--- Work task ---
Below this line is the material. Write out only its lines from the one containing "table_cell [1167, 536, 1609, 684]" through the one containing "table_cell [445, 351, 1166, 442]", both kept, exactly.
Records for this task section start
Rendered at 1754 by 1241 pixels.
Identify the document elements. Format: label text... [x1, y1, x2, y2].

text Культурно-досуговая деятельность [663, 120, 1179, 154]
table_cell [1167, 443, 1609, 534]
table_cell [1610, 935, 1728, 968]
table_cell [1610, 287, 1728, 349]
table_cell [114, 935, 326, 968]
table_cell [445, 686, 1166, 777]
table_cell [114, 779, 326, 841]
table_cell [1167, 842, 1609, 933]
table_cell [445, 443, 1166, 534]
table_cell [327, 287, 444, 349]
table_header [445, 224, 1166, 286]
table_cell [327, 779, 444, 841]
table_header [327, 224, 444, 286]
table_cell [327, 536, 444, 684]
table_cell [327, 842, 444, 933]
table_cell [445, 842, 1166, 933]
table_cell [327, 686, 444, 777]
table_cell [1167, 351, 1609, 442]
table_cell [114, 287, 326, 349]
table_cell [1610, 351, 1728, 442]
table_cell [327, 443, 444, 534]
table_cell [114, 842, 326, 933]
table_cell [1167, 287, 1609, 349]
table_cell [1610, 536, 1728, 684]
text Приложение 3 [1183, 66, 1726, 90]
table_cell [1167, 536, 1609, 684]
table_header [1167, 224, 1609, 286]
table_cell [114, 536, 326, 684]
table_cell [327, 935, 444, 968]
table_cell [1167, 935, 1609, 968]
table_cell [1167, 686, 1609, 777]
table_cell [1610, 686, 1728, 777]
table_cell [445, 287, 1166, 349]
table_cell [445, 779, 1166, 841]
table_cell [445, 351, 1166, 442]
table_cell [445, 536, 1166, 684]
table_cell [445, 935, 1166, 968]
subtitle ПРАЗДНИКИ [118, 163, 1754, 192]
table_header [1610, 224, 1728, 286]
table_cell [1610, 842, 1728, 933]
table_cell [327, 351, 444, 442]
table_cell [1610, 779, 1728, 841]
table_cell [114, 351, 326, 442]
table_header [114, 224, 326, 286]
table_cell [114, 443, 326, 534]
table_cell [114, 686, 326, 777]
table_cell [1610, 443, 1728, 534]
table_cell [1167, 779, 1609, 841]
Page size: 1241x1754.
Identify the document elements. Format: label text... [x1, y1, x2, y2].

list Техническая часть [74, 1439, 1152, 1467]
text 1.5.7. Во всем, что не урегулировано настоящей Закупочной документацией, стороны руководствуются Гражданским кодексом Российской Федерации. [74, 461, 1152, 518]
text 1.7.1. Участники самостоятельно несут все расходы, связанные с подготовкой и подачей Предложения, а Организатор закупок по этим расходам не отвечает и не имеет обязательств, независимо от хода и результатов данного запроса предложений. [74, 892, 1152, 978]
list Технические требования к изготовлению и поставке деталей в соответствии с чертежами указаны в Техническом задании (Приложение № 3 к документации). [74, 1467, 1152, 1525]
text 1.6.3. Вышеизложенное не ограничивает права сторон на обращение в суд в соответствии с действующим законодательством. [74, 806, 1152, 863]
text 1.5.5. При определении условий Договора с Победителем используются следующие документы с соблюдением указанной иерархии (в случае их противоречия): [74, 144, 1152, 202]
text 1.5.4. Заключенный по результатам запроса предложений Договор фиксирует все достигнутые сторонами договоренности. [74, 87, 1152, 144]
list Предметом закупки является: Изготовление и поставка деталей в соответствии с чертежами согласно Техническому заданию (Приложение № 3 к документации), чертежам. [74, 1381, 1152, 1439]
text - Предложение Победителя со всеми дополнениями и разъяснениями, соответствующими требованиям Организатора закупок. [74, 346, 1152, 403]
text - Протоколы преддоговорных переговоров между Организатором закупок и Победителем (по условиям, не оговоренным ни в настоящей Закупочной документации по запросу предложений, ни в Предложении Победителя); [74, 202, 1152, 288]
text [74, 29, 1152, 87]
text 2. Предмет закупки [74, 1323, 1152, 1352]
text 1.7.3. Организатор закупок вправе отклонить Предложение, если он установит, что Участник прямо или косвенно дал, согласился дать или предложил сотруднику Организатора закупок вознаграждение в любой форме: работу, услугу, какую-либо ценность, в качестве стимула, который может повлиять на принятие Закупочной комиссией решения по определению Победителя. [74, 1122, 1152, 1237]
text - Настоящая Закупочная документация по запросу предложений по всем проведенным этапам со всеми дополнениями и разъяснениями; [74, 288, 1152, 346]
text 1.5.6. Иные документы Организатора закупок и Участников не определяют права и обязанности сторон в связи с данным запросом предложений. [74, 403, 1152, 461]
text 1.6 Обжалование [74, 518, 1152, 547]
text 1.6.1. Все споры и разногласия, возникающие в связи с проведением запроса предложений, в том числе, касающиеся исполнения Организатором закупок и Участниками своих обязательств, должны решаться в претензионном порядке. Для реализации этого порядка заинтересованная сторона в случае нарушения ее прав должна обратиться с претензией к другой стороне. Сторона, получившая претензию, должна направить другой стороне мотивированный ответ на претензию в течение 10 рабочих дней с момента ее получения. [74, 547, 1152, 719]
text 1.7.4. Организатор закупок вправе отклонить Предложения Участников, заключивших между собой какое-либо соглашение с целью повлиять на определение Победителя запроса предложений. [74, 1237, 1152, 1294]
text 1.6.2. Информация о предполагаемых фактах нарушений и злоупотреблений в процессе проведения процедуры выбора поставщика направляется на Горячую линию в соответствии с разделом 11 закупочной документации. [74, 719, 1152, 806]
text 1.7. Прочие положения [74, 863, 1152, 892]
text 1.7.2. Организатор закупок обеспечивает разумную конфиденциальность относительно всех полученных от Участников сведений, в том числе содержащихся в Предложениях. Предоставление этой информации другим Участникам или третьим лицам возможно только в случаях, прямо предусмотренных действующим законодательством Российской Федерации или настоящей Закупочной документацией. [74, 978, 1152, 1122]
Records for this task section end
--- Reply to the exercise ---
table_cell [1167, 536, 1609, 684]
table_header [1167, 224, 1609, 286]
table_cell [114, 536, 326, 684]
table_cell [327, 935, 444, 968]
table_cell [1167, 935, 1609, 968]
table_cell [1167, 686, 1609, 777]
table_cell [1610, 686, 1728, 777]
table_cell [445, 287, 1166, 349]
table_cell [445, 779, 1166, 841]
table_cell [445, 351, 1166, 442]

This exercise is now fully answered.